The Kerala government plans to punish couples who have a third child with a fine of Rs 10,000, a move that will smudge the state’s image of being a model for development.
Should parents be penalised for having more than two children? The government of Kerala thinks so. It is drafting a legislation for penalising parents having a third child with a fine of Rs 10,000. What is surprising is that this violation of human rights of the parents and the third child is being contemplated in a state that is considered a model for literacy and land reforms leading to most parents opting for smaller families.
That a nonagenarian former chief justice will head the committee to draft the draconian legislation for the Marxist government is ironic given the injustice involved in the measure.
There are many who will praise such a step in a country where people have been trained to think that their very existence in the country is their biggest offence.
It was the example of Kerala that made many policy-makers rethink the obsession with the two-child norm. It was Kerala that made them conclude that development led to birth control, not the other way round.
Kerala achieved a fall in birth rates across communities without draconian measures. In other states’ rural areas, where illiteracy is widespread, communities are still not empowered enough to make choices. The Left backed the Congress to include in the common minimum programme a provision for targeted reduction in population, in a revival of the government’s obsession with birth control. Some states have even gone to the extent of denying people their democratic right to contest the panchayat elections if they have more than two children. The courts have winked at this Constitutional violation.
Among the educated urban classes, the two-child norm has led parents to achieve the target at the cost of eliminating the girl child.
Kerala has an annual population growth rate of 0.9 per cent, as against the national rate of 1.93 per cent per annum. The rate for Sweden, which is facing a number crunch, is 0.09 per cent. So Kerala should, in fact, start worrying about its falling numbers.
According to a recent study by the Centre for Development Studies, Thiruvananthapuram, Kerala will achieve zero growth rate, that is, the number of births and deaths will be equal, in another two decades. And in 2022, 33 per cent people will be older than 49 years. Today, there are 14 births and nine deaths per 1,000 people in a year. In 20 years, this gap will go, say the authors of the study.
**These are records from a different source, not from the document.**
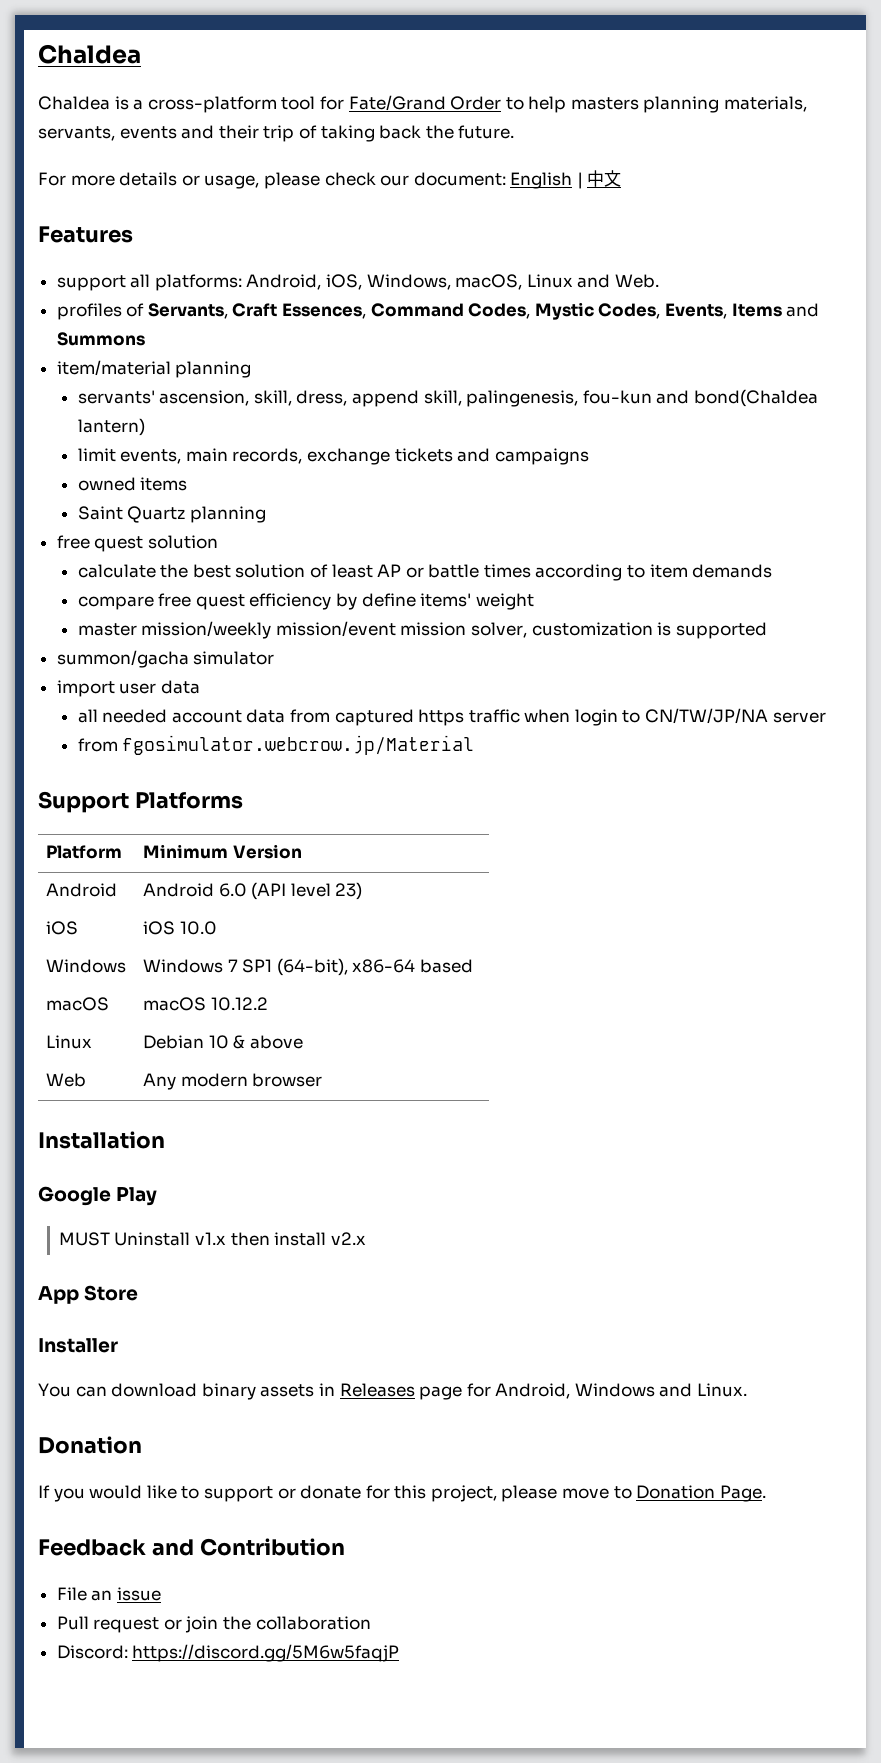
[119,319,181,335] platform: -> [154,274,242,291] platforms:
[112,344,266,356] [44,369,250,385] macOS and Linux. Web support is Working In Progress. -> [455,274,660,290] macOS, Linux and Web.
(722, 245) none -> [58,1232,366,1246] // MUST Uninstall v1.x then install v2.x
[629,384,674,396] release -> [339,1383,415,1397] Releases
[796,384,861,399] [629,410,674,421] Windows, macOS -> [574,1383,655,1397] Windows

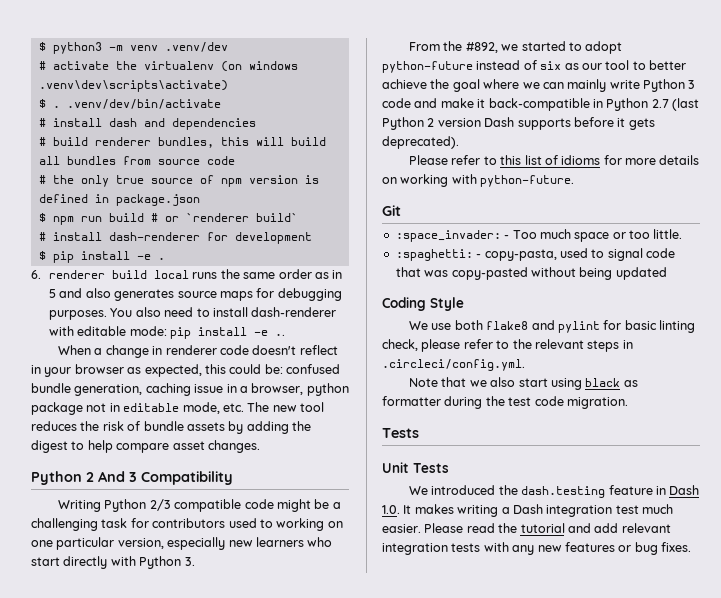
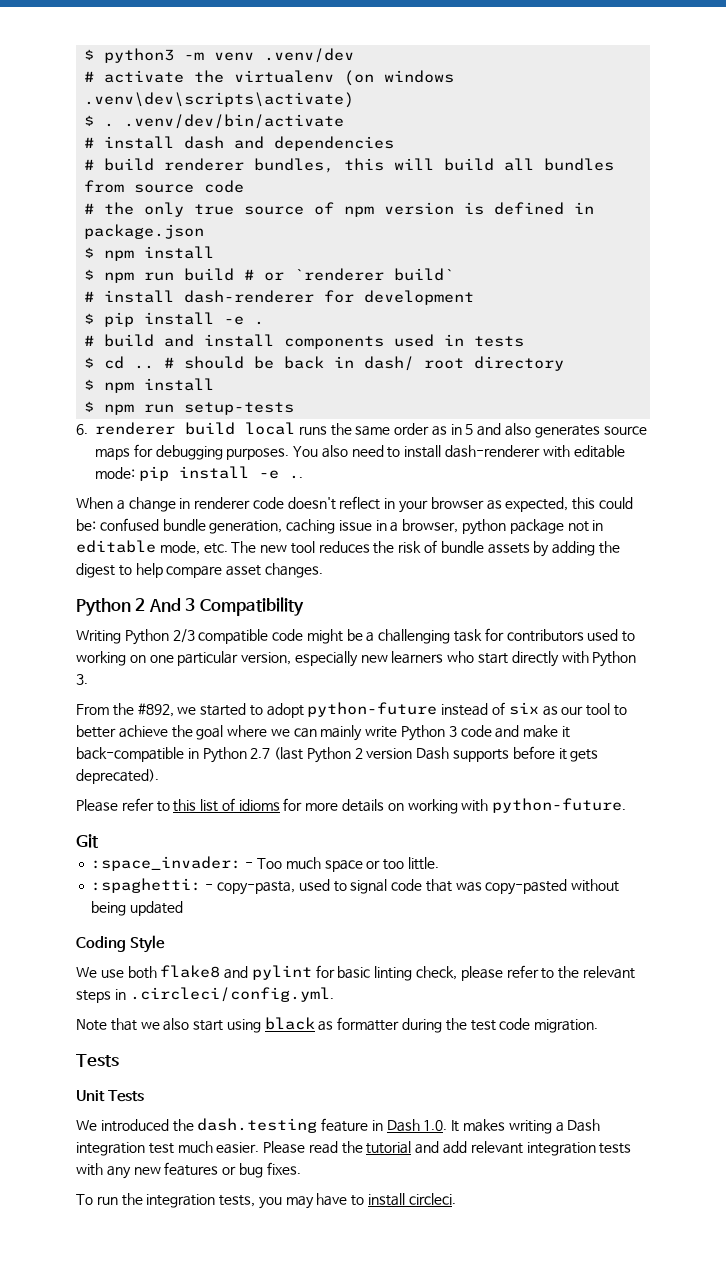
(200, 200) none -> [84,246,215,261] // $ npm install
(165, 258) none -> [84,334,525,349] [84,356,565,371] [84,378,215,393] [84,401,295,415] // # build and install components used in tests // $ cd .. # should be back in dash/ root directory // $ npm install // $ npm run setup-tests
(691, 547) none -> [76,1193,456,1209] // To run the integration tests, you may have to install circleci.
Xiaolu Guo, the Chinese writer and film-maker, in her novel, 20 Fragments of a Ravenous Youth, narrates the story of Fenfang, a village woman’s tryst with Beijing, her night in the police station for having brought in an American guest, for having boy friends. If Fenfang finds herself in Kerala after the new legislation comes into force, she would be in jail for having her third baby too.
Chief Minister VS Achuthanandan seems to aspire to recreating the restrictive regime of China. But the China of his dreams has already discovered that its dream of one child per family has turned sour and is going easy, learning from Chairman Mao, who said, “We must be excellent at learning to adapt one’s thinking to new conditions...’’. China is learning from countries in Europe which are now offering land to anyone who is ready to settle in their sparse countries.
Maybe it is high time someone penalised the states that encroached on the rights of their citizens through such laws, running roughshod over the country’s Constitution, which allows Indians the right to freedom and equality.